### WHAT THE TASK ASKS
In the excerpt about criticism of Biden's Supreme Court pledge, which court does Sri Srinivasan lead as Chief Judge?

### EXCERPT
****************************************

If you’re wondering what will happen if you criticize Joe Biden’s race and gender-based Supreme Court nomination policy, consider for a moment the fate of constitutional expert, Cato Institute Vice President and Director, and author, Ilya Shapiro, who did just that. The Wall Street Journal editorial board writes:
President Biden hasn’t yet chosen his nominee to replace Stephen Breyer on the Supreme Court, but already any criticism is being ruled off-limits by the progressive auditors of political debate. Witness the assault on Ilya Shapiro, a legal commentator, for daring to challenge Mr. Biden’s pledge to choose his nominee first and foremost on the basis of gender and race.
Mr. Biden pledged during the 2020 South Carolina primary campaign to select a black woman for the Court, as a way to win the support of influential Rep. James Clyburn. The gambit worked. Mr. Clyburn endorsed, Mr. Biden won in the Palmetto State, and he went on to defeat Donald Trump.
The President reiterated his black woman pledge this week, and he was criticized by many, including us, for putting identity politics above qualifications. Mr. Shapiro, a scholar at the Cato Institute, took to Twitter with his commentary on Wednesday.
“Objectively best pick for Biden is Sri Srinivasan, who is solid prog & v smart. Even has identity politics benefit of being first Asian (Indian) American,” Mr. Shapiro wrote. Mr. Srinivasan is the Chief Judge of the D.C. Circuit Court of Appeals. “But alas doesn’t fit into the latest intersectionality hierarchy so we’ll get lesser black woman,” Mr. Shapiro added.
Mr. Shapiro triggered the rage of the legal left, which is, as ever, playing the race card. “The carping over Biden’s Supreme Court pledge is historically inaccurate and racially tinged,” declared a headline over a Washington Post column by deputy editorial page editor Ruth Marcus.
“Racially tinged?” We guess that’s what you write if you want to accuse someone of racism but know it would be a canard to say so. Mr. Shapiro was endorsing a minority candidate in his tweet, albeit an Asian who is a man. He has also apologized for his ugly choice of words. But the racial tinge was applied by Mr. Biden in his criteria for his judicial selection. Is it taboo to comment on the use of a racial litmus test that a President has himself made explicit?
The hilarious part is that, after she lambastes Mr. Shapiro (and us), Ms. Marcus ends up agreeing with most of our point. “Would I be more comfortable if Biden hadn’t been quite so explicit? Yes. Partly because it carries an aura of unfairness to announce that no one will be considered who does not meet an announced racial test,” she writes.

****************************************

### DATA

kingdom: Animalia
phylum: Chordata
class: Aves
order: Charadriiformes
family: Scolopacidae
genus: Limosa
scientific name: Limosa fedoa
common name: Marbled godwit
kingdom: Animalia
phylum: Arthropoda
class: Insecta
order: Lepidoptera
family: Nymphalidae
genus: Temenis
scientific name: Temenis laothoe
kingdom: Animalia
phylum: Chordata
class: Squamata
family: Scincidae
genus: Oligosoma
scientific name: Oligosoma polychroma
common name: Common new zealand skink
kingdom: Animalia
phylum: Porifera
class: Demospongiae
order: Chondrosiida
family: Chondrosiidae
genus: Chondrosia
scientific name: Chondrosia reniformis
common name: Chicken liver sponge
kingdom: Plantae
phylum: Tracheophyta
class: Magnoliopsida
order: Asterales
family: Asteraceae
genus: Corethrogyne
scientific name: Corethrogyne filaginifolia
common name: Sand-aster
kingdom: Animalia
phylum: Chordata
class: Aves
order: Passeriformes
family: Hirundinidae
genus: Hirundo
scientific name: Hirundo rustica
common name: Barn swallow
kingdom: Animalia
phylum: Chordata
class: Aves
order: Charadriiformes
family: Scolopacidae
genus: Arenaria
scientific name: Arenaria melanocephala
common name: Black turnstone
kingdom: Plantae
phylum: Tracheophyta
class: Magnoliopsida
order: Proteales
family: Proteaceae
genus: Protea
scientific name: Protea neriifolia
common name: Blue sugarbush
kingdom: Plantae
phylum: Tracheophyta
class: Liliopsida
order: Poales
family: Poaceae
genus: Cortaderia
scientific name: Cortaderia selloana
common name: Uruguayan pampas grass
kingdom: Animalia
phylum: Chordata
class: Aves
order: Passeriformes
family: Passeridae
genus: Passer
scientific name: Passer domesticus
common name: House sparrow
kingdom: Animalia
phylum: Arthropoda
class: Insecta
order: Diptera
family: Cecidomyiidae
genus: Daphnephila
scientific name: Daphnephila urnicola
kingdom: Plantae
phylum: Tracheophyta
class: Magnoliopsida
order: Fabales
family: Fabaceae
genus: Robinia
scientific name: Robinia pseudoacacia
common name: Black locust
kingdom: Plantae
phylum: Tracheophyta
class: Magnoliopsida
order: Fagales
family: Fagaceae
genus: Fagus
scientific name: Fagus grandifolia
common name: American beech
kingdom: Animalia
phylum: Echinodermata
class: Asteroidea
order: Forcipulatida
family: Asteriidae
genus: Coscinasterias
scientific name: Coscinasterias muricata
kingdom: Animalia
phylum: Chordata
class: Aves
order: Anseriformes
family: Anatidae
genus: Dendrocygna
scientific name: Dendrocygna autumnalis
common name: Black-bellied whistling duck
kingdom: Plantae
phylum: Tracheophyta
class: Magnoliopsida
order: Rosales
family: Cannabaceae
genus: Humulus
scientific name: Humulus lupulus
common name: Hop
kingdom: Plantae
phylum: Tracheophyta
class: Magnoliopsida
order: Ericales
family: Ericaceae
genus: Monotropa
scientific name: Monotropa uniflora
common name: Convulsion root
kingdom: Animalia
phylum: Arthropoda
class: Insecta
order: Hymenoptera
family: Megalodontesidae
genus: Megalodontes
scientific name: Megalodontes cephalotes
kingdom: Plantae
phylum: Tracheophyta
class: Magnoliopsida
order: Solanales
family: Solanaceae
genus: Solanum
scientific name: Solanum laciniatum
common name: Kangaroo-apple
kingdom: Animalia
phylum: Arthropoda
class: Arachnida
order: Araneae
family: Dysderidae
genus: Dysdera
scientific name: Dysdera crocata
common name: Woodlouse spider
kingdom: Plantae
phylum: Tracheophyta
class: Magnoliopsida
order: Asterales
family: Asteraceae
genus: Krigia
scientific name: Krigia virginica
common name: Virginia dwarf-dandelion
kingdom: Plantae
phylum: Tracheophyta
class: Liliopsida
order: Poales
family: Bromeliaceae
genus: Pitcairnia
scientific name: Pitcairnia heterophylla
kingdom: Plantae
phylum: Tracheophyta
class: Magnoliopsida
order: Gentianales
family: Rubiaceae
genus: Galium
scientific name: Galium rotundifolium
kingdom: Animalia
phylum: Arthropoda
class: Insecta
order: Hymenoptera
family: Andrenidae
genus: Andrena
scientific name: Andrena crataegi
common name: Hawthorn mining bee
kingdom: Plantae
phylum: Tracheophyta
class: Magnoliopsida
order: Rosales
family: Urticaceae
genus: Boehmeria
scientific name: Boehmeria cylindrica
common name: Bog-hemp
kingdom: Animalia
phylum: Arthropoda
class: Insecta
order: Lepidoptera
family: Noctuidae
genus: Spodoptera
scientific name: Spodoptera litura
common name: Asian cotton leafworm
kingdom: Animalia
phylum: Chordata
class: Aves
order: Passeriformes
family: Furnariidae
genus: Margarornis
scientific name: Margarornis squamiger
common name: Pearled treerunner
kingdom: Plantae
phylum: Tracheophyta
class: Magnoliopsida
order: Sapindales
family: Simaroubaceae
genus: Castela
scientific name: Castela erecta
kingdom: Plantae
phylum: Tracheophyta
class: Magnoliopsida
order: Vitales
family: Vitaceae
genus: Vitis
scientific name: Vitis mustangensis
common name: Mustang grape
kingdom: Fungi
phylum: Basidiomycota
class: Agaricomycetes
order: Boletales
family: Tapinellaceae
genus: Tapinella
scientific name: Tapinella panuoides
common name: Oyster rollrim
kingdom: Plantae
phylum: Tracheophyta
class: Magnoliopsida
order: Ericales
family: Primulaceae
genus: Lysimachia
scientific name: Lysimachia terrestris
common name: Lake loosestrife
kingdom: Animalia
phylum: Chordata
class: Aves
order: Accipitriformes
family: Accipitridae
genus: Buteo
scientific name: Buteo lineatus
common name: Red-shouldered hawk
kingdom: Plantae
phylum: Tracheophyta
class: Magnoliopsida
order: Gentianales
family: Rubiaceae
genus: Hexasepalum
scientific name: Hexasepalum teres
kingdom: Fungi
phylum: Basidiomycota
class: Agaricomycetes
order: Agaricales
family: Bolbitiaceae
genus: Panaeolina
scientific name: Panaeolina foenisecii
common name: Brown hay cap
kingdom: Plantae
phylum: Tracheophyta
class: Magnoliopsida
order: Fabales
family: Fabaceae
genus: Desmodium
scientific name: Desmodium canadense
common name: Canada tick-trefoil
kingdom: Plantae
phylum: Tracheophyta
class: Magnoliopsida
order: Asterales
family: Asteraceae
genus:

****************************************

### ANSWER FOR THE TASK
The D.C. Circuit Court of Appeals.